# Cual / Cuál



## Eva Maria

Tengo un lapsus post-verbenero _(lat. lapsus post-verbeni)!_

No estoy segura si el "cual" en esta frase debe ir acentuado o no:

- Se debe mostrar a los alumnos de forma clara cuál es el sistema...

o

- Se debe mostrar a los alumnos de forma clara cual es el sistema...

Me inclino por la primera, porque creo que se trata de una interrogativa indirecta, ¿no?

Los que no tengan resaca, contestad, porfa!

EM


----------



## mjmuak

Ay, qué malas son las juergas, yo, como me quedo en casita... con estas lluvias, !quién va a salir!

Sí, es la primera, tienes que ponerle la tilde.

Un saludo


----------



## JABON

mjmuak said:


> Ay, que malas son las juergas, yo, como me quedo en casita... con estas lluvias, !quien va a salir!
> 
> Sí, es la primera, tienes que ponerle la tilde.
> 
> Un saludo




De acuerdo con MJ
Saludos


----------



## hosec

Hale, Eva Mª, hoy no fallo: con tilde.

Saludos postsanjuaneros y pasados por vino.


----------



## Cristina.

Esta sí que es difícil .
La primera, sin ningún género de dudas (ni de discusión)

__Datos del ejercicio__
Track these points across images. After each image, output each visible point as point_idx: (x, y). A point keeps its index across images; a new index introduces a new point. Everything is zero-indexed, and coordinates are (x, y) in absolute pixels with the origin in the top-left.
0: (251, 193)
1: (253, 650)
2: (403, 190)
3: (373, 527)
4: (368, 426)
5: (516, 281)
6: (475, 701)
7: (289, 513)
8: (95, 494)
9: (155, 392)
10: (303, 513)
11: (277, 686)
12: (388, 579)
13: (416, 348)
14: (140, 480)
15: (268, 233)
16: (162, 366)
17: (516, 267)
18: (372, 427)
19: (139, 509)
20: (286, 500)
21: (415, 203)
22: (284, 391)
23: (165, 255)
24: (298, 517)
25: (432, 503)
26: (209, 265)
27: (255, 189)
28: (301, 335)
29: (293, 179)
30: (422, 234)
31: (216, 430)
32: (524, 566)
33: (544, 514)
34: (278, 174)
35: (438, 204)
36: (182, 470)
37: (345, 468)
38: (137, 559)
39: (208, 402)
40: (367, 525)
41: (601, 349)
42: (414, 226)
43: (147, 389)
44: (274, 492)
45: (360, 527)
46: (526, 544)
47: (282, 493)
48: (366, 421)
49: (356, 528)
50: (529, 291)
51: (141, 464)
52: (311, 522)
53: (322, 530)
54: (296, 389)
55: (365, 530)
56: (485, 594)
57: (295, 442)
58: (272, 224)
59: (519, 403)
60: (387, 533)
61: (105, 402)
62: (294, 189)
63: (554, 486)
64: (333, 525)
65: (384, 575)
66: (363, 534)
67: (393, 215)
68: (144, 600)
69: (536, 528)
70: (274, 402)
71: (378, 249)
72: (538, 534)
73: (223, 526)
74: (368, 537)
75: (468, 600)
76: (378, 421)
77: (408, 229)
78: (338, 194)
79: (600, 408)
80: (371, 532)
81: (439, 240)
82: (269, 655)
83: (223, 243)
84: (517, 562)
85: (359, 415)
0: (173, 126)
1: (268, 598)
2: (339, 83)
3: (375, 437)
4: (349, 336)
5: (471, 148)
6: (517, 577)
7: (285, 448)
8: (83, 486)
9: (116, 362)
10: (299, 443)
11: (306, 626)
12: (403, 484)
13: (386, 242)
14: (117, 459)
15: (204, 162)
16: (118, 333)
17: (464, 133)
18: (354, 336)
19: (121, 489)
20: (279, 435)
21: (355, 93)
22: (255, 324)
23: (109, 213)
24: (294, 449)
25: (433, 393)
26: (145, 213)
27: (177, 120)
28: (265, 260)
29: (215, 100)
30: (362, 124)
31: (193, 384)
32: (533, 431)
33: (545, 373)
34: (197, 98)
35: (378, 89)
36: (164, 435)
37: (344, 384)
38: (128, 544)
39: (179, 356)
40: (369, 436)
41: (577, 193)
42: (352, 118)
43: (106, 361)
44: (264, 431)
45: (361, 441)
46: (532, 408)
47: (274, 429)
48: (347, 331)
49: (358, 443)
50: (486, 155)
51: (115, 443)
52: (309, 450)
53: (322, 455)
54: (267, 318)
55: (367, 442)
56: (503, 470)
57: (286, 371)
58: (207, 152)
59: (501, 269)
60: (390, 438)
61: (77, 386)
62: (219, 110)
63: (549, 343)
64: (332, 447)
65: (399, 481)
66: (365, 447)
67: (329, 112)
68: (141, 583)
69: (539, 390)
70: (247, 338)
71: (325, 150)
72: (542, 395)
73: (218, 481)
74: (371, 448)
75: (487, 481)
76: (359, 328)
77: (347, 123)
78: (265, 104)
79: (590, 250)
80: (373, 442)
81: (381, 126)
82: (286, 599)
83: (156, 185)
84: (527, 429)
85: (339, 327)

__Instrucciones__
Vuelve a escribir entero el texto de arriba, el hilo del foro sobre «cual» y «cuál», sin cambiar nada.

__Tu respuesta__
# Cual / Cuál



## Eva Maria

Tengo un lapsus post-verbenero _(lat. lapsus post-verbeni)!_

No estoy segura si el "cual" en esta frase debe ir acentuado o no:

- Se debe mostrar a los alumnos de forma clara cuál es el sistema...

o

- Se debe mostrar a los alumnos de forma clara cual es el sistema...

Me inclino por la primera, porque creo que se trata de una interrogativa indirecta, ¿no?

Los que no tengan resaca, contestad, porfa!

EM


----------



## mjmuak

Ay, qué malas son las juergas, yo, como me quedo en casita... con estas lluvias, !quién va a salir!

Sí, es la primera, tienes que ponerle la tilde.

Un saludo


----------



## JABON

mjmuak said:


> Ay, que malas son las juergas, yo, como me quedo en casita... con estas lluvias, !quien va a salir!
> 
> Sí, es la primera, tienes que ponerle la tilde.
> 
> Un saludo




De acuerdo con MJ
Saludos


----------



## hosec

Hale, Eva Mª, hoy no fallo: con tilde.

Saludos postsanjuaneros y pasados por vino.


----------



## Cristina.

Esta sí que es difícil .
La primera, sin ningún género de dudas (ni de discusión)